Here are a few tips to be keep in mind in order to make complete use of effective data mining techniques:
1. Choose your projects carefully
Try focusing on projects which are clearly aligned with important business verticals like finding cross-selling opportunities, customer loyalty, or detecting fraud. This helps in playing safe as far as the success of the project goes.
2. Collect as much data as possible from multiple sources
While using data mining, one needs to model customer behavior patterns which generates valuable sets of data for very influential as well as susceptible to being influenced customers.
3. Ensure a clean sampling strategy
Even if you have a quite powerful analytics platform, that could model for a huge population, you should try focusing on smaller, simpler subsets of data. Focusing on a clear, concise sampling strategy is the key to successful data mining.
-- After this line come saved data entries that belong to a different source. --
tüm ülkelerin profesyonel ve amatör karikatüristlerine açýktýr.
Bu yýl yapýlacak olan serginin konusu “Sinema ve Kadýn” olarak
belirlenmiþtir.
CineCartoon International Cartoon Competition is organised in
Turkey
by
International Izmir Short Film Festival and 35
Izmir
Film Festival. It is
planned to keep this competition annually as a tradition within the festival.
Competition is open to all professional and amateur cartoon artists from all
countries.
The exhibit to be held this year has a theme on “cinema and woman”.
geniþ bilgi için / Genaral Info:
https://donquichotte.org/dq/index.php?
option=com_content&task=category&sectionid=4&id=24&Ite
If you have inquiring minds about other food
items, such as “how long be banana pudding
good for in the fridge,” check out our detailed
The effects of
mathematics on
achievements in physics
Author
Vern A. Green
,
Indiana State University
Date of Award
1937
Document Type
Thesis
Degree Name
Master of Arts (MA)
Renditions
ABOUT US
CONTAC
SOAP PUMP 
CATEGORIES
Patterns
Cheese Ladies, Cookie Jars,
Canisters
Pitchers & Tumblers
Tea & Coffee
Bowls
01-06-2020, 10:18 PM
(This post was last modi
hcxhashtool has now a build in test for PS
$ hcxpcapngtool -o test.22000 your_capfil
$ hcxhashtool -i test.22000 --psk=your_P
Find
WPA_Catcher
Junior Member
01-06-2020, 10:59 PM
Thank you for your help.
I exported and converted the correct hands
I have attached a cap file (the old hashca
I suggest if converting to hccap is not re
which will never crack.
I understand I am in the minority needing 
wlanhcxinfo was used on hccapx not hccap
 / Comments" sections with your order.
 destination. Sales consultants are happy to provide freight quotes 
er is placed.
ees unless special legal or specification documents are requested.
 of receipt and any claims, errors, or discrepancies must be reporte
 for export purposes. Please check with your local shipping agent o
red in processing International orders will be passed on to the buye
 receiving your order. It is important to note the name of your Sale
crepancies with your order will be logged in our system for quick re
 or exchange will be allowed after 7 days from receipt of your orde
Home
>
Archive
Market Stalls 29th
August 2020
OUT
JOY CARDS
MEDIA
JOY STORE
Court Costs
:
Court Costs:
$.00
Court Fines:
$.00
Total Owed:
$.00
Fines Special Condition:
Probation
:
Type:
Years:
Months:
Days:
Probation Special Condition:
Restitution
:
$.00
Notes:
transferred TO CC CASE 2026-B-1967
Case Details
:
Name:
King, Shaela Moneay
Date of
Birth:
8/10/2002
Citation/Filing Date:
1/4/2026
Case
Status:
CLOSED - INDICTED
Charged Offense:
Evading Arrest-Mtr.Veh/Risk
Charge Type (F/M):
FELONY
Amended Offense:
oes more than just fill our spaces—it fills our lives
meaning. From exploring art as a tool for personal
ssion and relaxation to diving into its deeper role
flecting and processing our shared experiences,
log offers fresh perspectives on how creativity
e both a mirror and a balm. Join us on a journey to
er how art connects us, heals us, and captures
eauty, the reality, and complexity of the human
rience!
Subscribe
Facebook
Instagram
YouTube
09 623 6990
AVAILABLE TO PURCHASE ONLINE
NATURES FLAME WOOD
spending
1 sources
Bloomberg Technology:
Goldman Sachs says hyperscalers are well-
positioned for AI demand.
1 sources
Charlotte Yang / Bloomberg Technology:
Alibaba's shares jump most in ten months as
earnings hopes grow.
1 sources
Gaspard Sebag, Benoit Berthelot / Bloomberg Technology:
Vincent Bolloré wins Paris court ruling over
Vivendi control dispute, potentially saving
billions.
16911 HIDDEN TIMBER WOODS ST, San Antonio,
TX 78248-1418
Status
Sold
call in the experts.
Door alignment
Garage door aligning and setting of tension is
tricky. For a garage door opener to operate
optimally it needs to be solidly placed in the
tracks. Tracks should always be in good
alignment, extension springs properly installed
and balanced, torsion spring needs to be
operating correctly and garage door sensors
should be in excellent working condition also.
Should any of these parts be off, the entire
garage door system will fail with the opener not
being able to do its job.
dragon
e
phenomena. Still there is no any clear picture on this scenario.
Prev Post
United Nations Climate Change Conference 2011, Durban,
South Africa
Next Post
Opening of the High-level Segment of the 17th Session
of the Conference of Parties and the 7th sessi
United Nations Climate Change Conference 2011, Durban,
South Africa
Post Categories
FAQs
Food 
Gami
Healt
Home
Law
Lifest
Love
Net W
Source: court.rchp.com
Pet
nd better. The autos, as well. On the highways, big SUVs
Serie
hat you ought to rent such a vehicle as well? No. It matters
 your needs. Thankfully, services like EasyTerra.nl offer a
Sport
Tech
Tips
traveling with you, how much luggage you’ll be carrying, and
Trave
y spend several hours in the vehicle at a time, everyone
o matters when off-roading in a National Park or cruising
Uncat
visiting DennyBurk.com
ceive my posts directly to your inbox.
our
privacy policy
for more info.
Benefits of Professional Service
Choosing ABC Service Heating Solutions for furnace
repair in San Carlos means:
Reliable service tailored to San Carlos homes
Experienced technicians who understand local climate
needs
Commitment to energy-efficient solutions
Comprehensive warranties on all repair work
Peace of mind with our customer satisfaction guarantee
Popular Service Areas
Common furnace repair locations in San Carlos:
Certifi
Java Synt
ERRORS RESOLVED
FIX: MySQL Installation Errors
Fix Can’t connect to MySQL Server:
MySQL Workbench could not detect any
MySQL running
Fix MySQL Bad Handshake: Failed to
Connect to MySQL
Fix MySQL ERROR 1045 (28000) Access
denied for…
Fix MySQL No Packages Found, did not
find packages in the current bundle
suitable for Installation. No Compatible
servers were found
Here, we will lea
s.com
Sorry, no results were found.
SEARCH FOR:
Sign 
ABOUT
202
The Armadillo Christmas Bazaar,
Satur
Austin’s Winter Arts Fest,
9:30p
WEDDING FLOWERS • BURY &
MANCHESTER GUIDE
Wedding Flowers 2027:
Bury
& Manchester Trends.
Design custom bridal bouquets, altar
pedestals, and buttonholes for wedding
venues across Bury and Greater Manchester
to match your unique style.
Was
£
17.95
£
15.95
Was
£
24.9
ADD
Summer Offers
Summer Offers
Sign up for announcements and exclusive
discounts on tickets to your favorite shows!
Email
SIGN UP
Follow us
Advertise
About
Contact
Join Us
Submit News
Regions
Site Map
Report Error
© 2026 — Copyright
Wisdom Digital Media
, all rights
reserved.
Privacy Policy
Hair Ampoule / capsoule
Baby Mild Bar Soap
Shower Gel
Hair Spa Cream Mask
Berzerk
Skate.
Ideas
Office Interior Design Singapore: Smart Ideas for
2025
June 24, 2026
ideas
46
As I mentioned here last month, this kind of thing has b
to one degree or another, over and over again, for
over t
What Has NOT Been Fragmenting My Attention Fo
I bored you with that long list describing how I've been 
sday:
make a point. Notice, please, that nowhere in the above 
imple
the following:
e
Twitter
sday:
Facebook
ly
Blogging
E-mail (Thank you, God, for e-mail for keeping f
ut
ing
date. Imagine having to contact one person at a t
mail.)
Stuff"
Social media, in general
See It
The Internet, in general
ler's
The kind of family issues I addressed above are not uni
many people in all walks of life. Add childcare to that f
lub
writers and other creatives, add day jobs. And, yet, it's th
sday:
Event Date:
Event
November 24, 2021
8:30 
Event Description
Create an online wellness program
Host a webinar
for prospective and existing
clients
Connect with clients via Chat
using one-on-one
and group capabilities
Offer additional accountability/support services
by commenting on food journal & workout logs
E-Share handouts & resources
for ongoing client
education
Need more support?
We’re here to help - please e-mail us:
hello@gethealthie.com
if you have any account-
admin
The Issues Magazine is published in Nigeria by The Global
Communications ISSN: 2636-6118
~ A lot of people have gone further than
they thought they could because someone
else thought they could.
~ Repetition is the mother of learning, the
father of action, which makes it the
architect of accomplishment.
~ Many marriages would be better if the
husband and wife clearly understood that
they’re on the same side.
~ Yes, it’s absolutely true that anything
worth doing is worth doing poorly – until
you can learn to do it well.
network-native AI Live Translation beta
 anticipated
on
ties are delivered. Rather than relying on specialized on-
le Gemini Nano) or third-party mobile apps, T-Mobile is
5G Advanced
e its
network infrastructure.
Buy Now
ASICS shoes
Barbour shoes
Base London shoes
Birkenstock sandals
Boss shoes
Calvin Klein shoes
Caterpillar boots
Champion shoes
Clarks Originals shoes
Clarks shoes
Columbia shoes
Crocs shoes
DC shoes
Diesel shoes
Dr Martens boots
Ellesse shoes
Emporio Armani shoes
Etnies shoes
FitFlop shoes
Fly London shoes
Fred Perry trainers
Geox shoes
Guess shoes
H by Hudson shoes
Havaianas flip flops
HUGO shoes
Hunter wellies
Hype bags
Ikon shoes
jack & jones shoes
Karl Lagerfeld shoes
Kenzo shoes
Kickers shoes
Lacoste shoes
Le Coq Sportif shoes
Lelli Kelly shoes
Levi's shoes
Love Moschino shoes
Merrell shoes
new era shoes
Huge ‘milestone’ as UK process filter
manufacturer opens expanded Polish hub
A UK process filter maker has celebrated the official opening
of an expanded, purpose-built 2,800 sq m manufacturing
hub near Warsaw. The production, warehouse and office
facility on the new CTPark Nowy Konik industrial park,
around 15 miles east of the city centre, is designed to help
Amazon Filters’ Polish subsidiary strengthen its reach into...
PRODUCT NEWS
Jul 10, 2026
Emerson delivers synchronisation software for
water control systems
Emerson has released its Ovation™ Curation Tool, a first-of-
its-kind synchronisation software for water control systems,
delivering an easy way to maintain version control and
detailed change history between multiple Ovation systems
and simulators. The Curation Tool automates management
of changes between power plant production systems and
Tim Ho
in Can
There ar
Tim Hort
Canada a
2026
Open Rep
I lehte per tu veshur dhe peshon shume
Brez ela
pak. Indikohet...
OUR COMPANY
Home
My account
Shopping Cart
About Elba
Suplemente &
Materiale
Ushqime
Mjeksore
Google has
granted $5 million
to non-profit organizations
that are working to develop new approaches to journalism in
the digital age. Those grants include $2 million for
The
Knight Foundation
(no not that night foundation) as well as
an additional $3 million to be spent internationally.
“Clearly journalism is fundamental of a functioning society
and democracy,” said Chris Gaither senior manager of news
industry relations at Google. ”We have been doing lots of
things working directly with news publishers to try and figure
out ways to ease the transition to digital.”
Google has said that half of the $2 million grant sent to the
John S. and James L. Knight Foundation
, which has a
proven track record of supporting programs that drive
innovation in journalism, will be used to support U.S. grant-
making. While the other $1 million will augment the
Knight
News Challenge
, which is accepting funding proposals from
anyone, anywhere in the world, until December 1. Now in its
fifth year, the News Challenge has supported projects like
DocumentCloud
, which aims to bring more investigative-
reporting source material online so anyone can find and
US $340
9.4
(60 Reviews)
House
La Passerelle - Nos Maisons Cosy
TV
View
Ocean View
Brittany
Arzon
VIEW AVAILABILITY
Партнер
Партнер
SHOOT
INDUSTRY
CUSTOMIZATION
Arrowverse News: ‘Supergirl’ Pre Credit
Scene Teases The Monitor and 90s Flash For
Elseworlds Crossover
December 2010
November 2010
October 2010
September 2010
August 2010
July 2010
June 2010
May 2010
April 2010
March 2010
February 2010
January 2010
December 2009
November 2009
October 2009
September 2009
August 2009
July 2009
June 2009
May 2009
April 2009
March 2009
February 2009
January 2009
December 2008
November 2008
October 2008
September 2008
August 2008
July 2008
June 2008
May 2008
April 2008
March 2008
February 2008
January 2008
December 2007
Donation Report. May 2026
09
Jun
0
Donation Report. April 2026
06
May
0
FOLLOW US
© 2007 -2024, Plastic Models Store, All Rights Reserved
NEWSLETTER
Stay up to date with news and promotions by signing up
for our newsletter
4. Practice ‘throwaway modeling’
The first step of a modeling process is to identify the best predictors from the large set of variables available to you. Throwaway modeling implies throwing in all the information, testing various models and then drilling down on a selection process. Following such practices in the initial part of your project, gives a definite jump in productivity later.
5. A holdout sample should always be used
A holdout sample is used as a reference sample to judge whether the model you are working upon has the ability to predict future scores. This is based upon a sample of observations withheld from estimation to yield a predictive model. Preparing a handout sample ensures that a model just for point-of-sale is not built which is based upon a defined set of data only. Hence, it provides a robust way of building up a model.
6. Refresh the models frequently
The predictive model you have come up with will not always fit your real world data. Models need to be fed in with fresh data every month, week, daily, or even hourly. Therefore, the iteration and scoring frequency is very critical to gain the predictive validity of your model.